妙に気まずい間に耐えかねて、アメリアは話を振る。

「そういえば私も、謝らなければいけません」

「何をだ?」

「ローガン様から初めて買って頂いたペンダントを……壊してしまいました」

アメリアがしょんぼりして言うと、ローガンは「ああ、そんなことか」と前置く。

「気にするな。ペンダントはまた買えばいい。

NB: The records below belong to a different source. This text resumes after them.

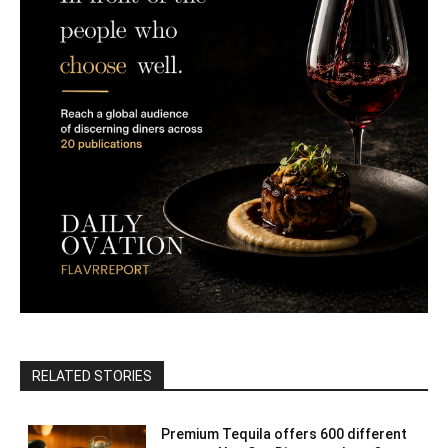
RELATED STORIES
Premium Tequila offers 600 different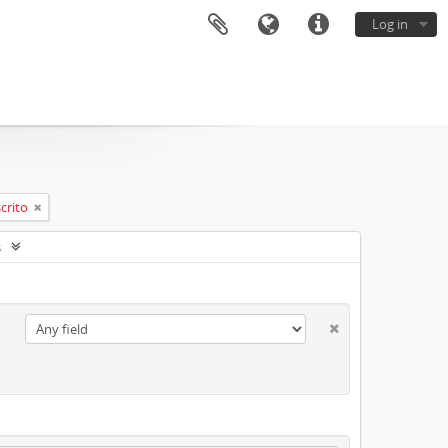
Log in
crito
s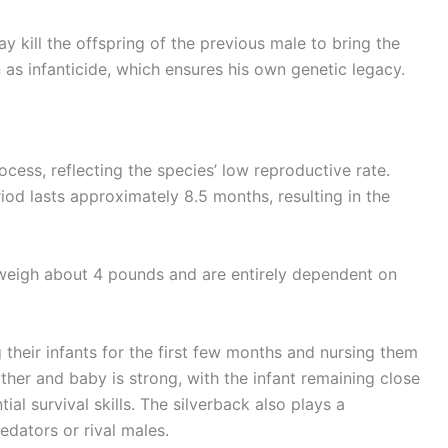
y kill the offspring of the previous male to bring the
s infanticide, which ensures his own genetic legacy.
ocess, reflecting the species’ low reproductive rate.
riod lasts approximately 8.5 months, resulting in the
 weigh about 4 pounds and are entirely dependent on
g their infants for the first few months and nursing them
her and baby is strong, with the infant remaining close
tial survival skills. The silverback also plays a
edators or rival males.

それに……」

小さく、ローガンの口角が持ち上がる。

「むしろ、あの侍女がそのペンダントを壊した事は、良い方向に転ぶかもしれない」

言葉の意図を理解する前に、ローガンがアメリアの頭に手を乗せた。

そのままわしゃわしゃ撫でられて、アメリアは頭がぽーっとなる。

そんな頭に浮かんだ問いを、ローガンに投げかける。

「また一緒に、買いに行っていただけますか?」

「ああ、何度でも」

その言葉が聞けただけで、充分だった。

いや、充分じゃない。

まだ聞きたいことがあった。

「ローガン様」

「なんだ?」

「クラウン・ブラッドのもう一つの石言葉は」

「最愛の人」

淀みない口調で、ローガンはその言葉を口にする。

その七文字の単語を理解するのに、アメリアは数秒の時を要した。

「あ……えっ……?」

頭が追いついたが、今度は気持ちがついてこない。

構わず、ローガンは続ける。

「最初は契約結婚で、ドライな関係で済まそうと思っていたが……今は違う」

澄んだブルーの瞳が、アメリアを真っ直ぐに捉える。

未だおろおろした様子のアメリアの両肩にそっと手を添えて。

「俺は、アメリアを愛している」

紡がれたその言葉は、すとんとアメリアの心に落ちてじんわりと広がっていった。

今度は、気持ちもついてきた。

その瞬間、瞳の奥にもじんわりと熱が灯った。

目尻に浮かんで、頬を伝い落ちた雫をローガンが指先で拭う。

「……涙は辛くて痛い時以外にも出る事を、初めて知りました」

涙を零しながらも笑顔を浮かべるアメリアを、ローガンはとても美しいと思った。

それから、ローガンは尋ねる。

「君は、どうなんだ?」

そんなの、決まっている。

さっき答えは出たんだから。

いや、答えは多分、ずっと前から決まってたんだ。

今まで、呼んでいいのか迷って結局口にしていなかった呼び名で。

ローガンの目をまっすぐ見つめてから、アメリアもその言葉を口にした。